Потом я долгое время почти не жил, только писал и был местом сбора всего распавшегося, планомерно убывшего. У меня объявлялись выбитые войной поколения, долги отцов и счета сыновей, списанные клоуны, сложившие в папки свои комические номера, погребенные под руинами сказки, свидетельствующие теперь грубую правду, батареи флакончиков с нюхательной солью, коллекции оторванных пуговиц и другие предметы, которые — к примеру, карманный ножик — годами разыскивали своих хозяев. Я все записывал и старался вернуть законным владельцам.
Когда мне стукнуло тридцать два, я стал знаменит. С тех пор в наш дом вселилась слава. Она торчит повсюду, она назойлива и прилипчива. Особенно ненавидит ее Анна, потому что та бегает за ней и делает двусмысленные предложения. Порой надутая, порой поникшая нахалка. Посетители, полагающие, что пришли ко мне, озираются в поисках ее. — Только потому, что она ленива и бесполезна за письменным столом, я прихватываю ее с собой в политику, возложив на нее обязанности штатного приветствующего: это она умеет. Ее повсюду принимают всерьез, даже мои противники и враги. Она растолстела. Начинает уже сама себя цитировать. Часто я даю ее напрокат за незначительную плату для приемов и праздников под открытым небом. Что она только потом не рассказывает! Она охотно фотографируется, мастерски подделывает мою подпись и читает то, что я едва пробегаю глазами: рецензии. (Вчера в Буркхаузене, незадолго до начала собрания, один не лишенный таланта мошенник хотел продать ей свою историю: двадцать лет в Сибири.) Моя слава, милые дети, это существо, по отношению к которому я прошу быть снисходительными…
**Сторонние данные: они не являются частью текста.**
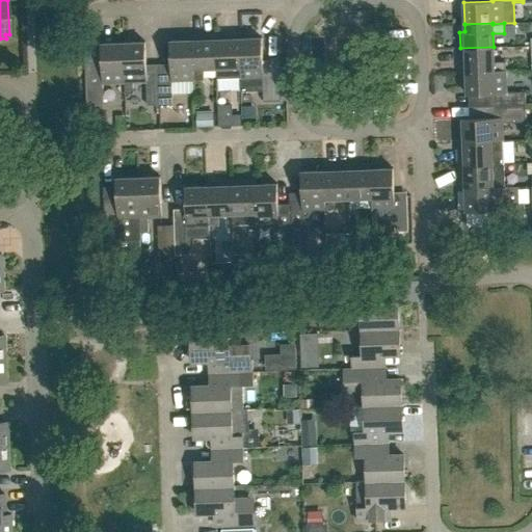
[(233,38),(232,33),(216,34),(217,68),(217,78),(240,77),(240,67),(241,67),(240,38),(233,38)]
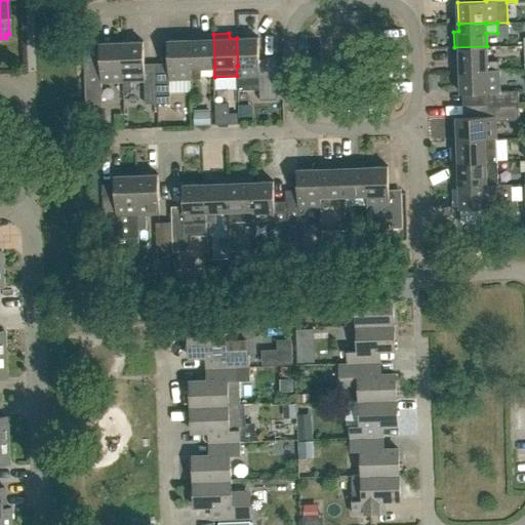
[(213,34),(197,34),(197,39),(190,39),(191,68),(192,79),(198,79),(202,72),(201,68),(214,67),(213,34)]
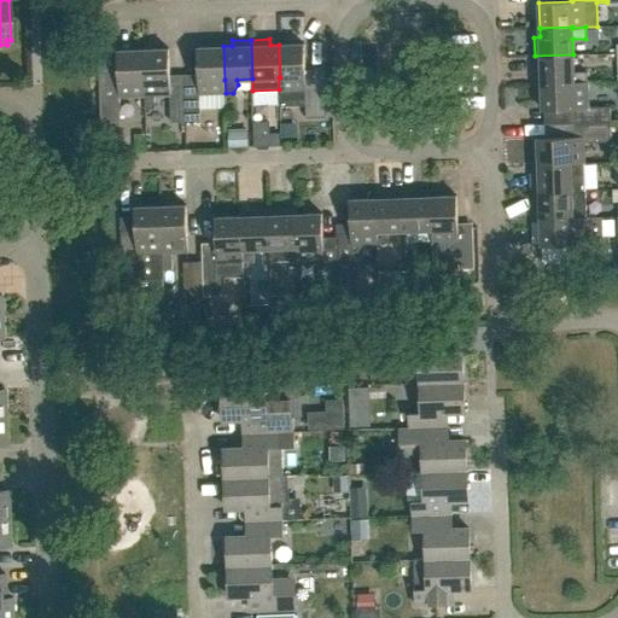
[(305,105),(307,117),(325,116),(324,77),(305,79),(304,44),(279,45),(280,77),(279,77),(279,89),(280,105),(305,105)]
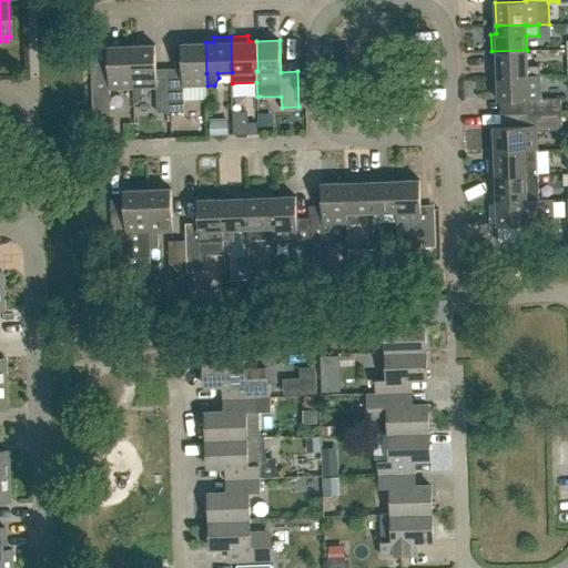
[(183,87),(208,85),(206,73),(205,42),(182,43),(183,74),(170,74),(171,112),(184,111),(183,87)]
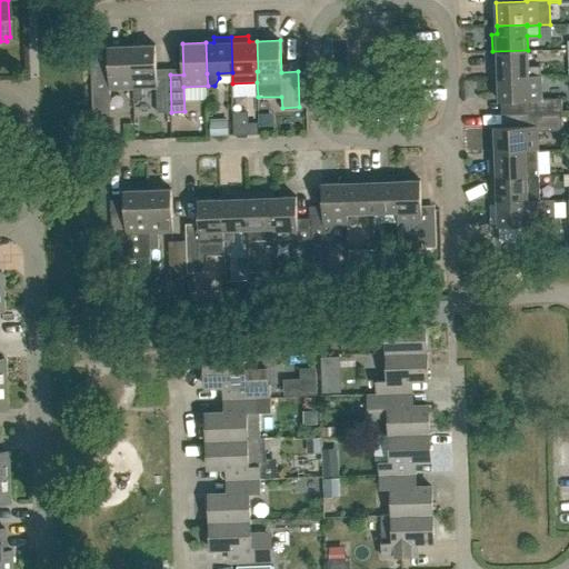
[(170,75),(157,76),(156,45),(132,46),(133,88),(133,100),(142,100),(142,88),(157,87),(158,112),(171,112),(170,75)]
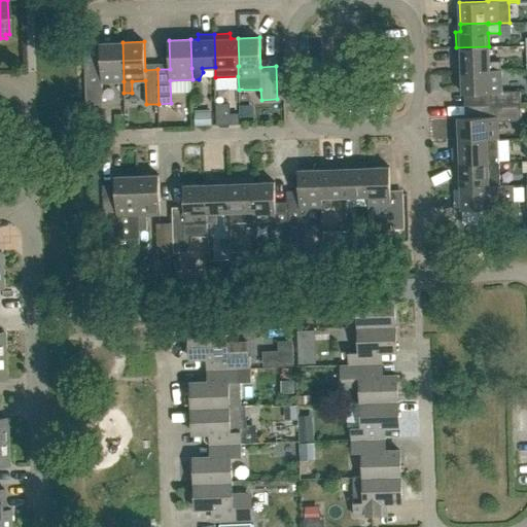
[(103,101),(102,82),(124,81),(123,42),(100,43),(101,72),(89,72),(90,101),(103,101)]
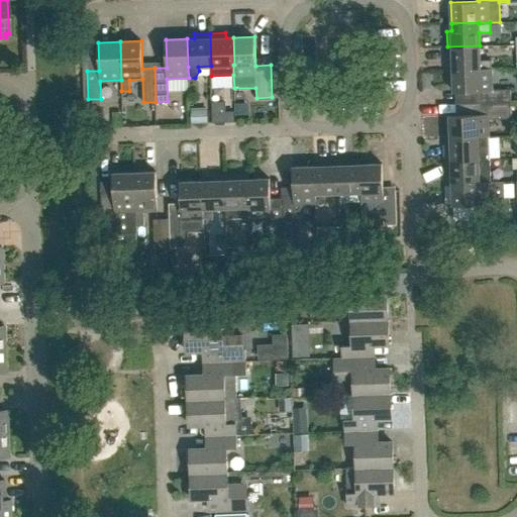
[(491,61),(481,61),(480,45),(447,46),(447,63),(452,63),(452,70),(481,69),(492,68),(491,61)]
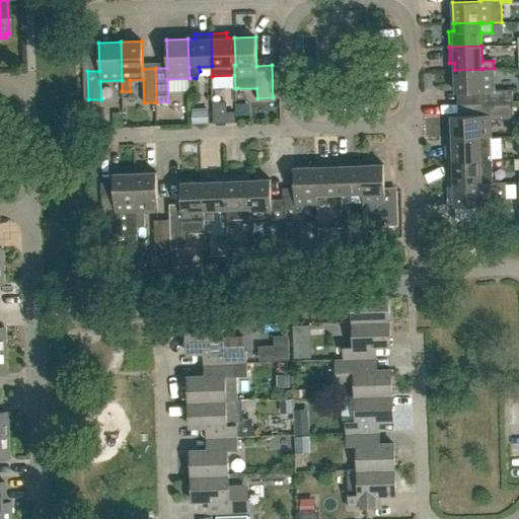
[(483,102),(513,101),(512,89),(494,90),(494,68),(483,69),(454,70),(455,91),(483,90),(483,102)]
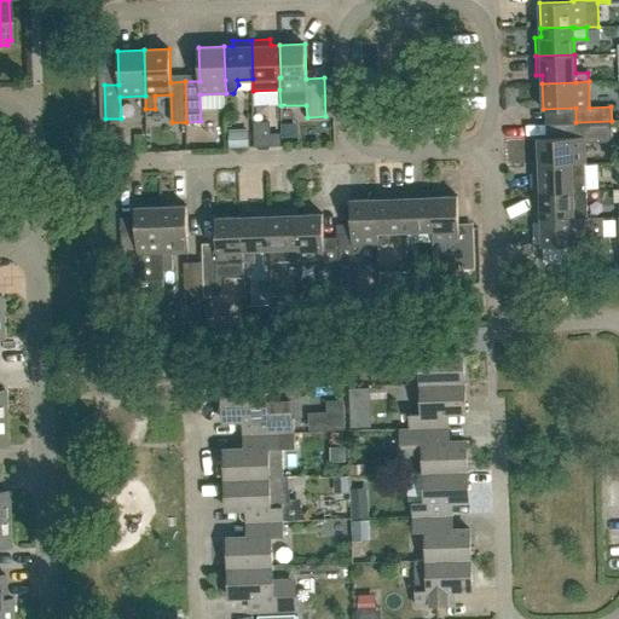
[(247,113),(246,132),(271,133),(272,115),(247,113)]
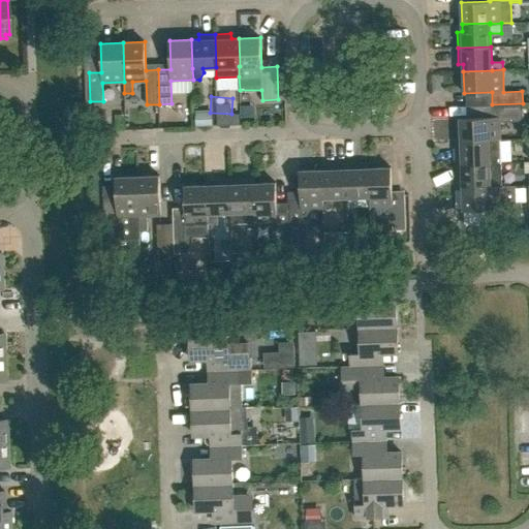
[(500,139),(500,122),(523,121),(523,103),(492,104),(493,117),(460,118),(461,139),(489,138),(489,139),(500,139)]
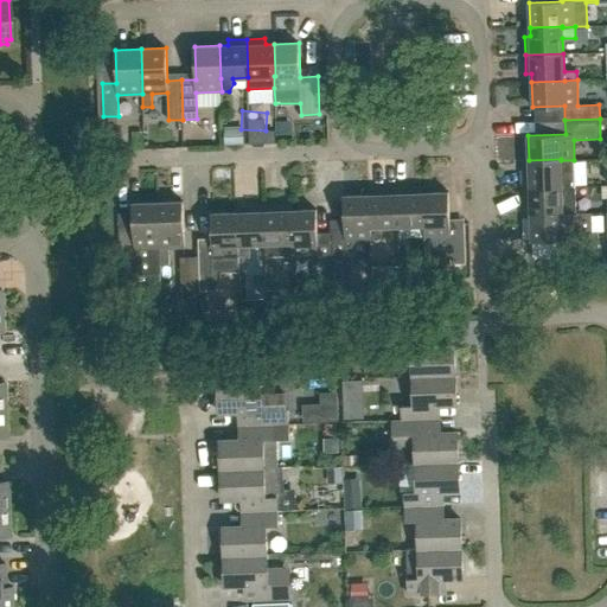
[(529,168),(523,170),(524,187),(575,186),(574,160),(561,160),(561,159),(529,160),(529,168)]
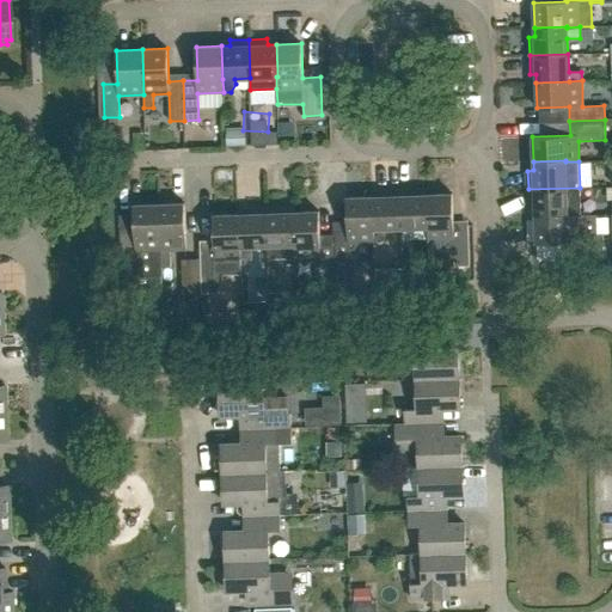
[(528,189),(528,208),(534,208),(534,216),(568,215),(581,214),(580,188),(528,189)]
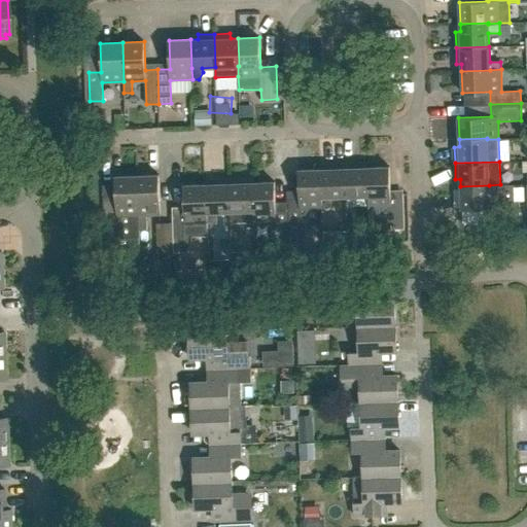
[(328,208),(331,205),(330,197),(345,197),(344,163),(327,164),(327,169),(320,169),(321,198),(322,198),(322,208),(328,208)]
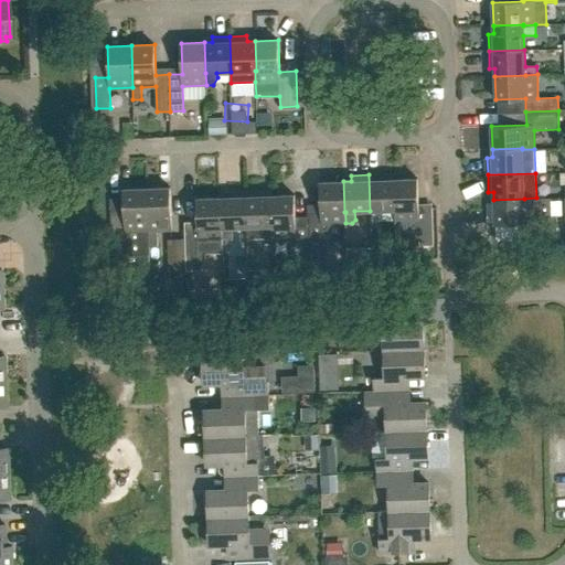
[(386,174),(369,174),(370,211),(395,210),(394,179),(386,180),(386,174)]
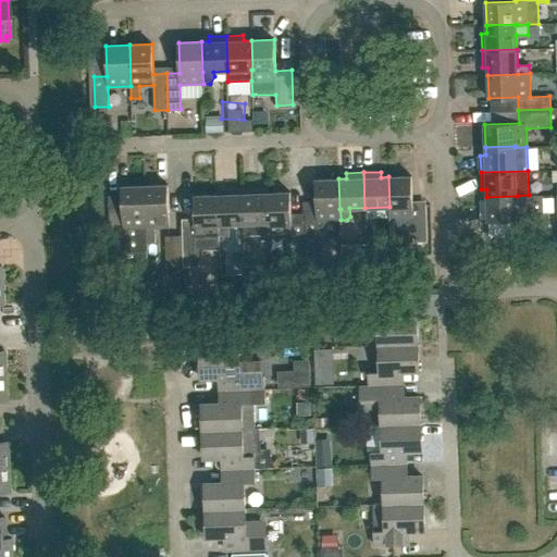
[(390,207),(390,219),(405,218),(405,224),(408,226),(413,226),(413,242),(426,242),(425,205),(412,206),(411,176),(388,176),(390,207)]
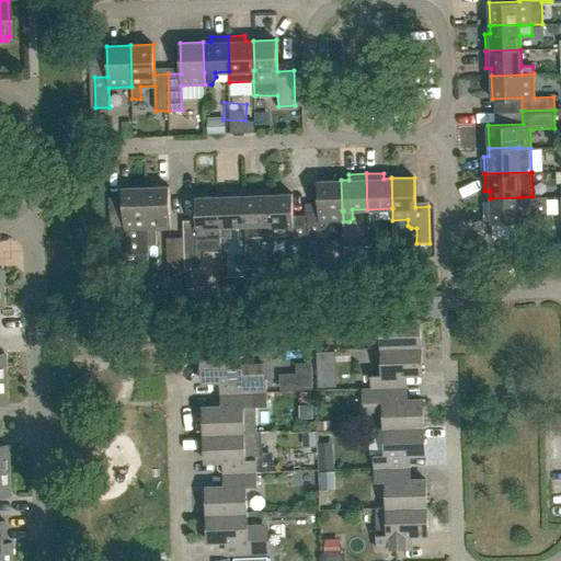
[(318,181),(319,212),(306,212),(308,263),(308,252),(325,251),(325,239),(344,238),(343,222),(343,221),(343,210),(342,210),(341,180),(318,181)]
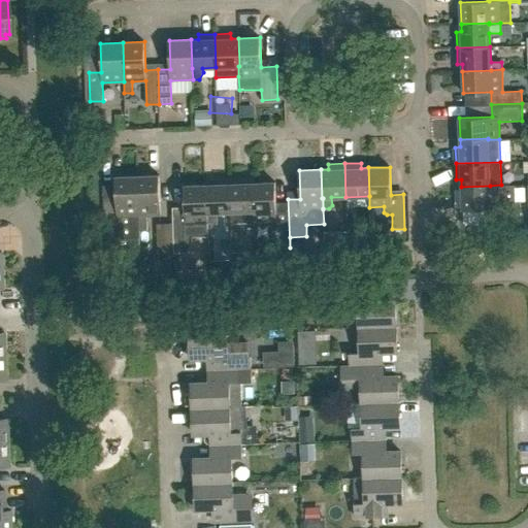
[(137,175),(116,176),(117,201),(103,201),(105,238),(106,246),(111,251),(114,251),(116,254),(119,256),(129,256),(132,254),(134,251),(136,248),(136,243),(139,243),(138,216),(137,175)]
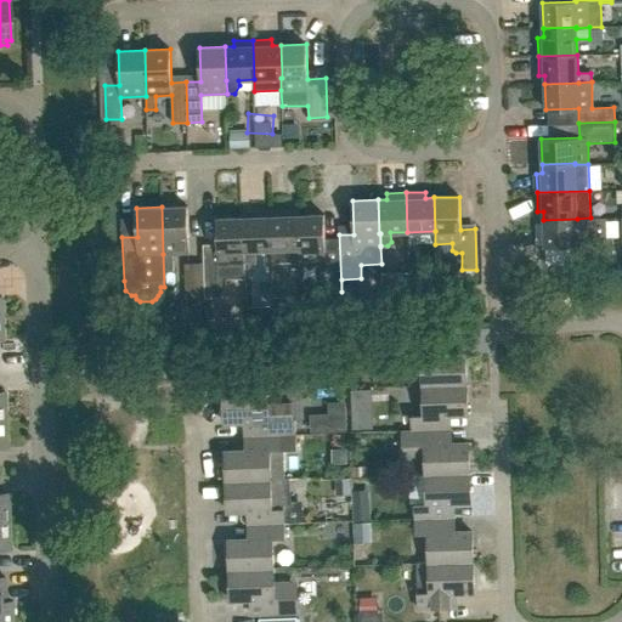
[(163,254),(190,253),(187,207),(162,207),(163,254)]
— А слава приносит богатство?
— Большое богатство?
— А хорошо быть знаменитым и богатым?
— А что на это можно купить?
С тех пор как я стал знаменитым, у меня крадут галстуки, кепки, носовые платки и целые фразы, включая инструкции по пользованию. (Кажется, слава у многих вызывает желание как-то ее прищучить.) С ростом известности соответственно уменьшается число друзей. Тут уж ничего не попишешь: слава разобщает. Когда она помогает, то обязательно подчеркивает, что помогла. Когда навредит, утверждает, что за все надо платить. Я сказал бы, что слава скучна и лишь изредка забавна. (Когда Лаура на днях потребовала у меня шесть автографов, чтобы обменять их на один автограф Хайнтье, мы единодушно решили, что это хорошая сделка.)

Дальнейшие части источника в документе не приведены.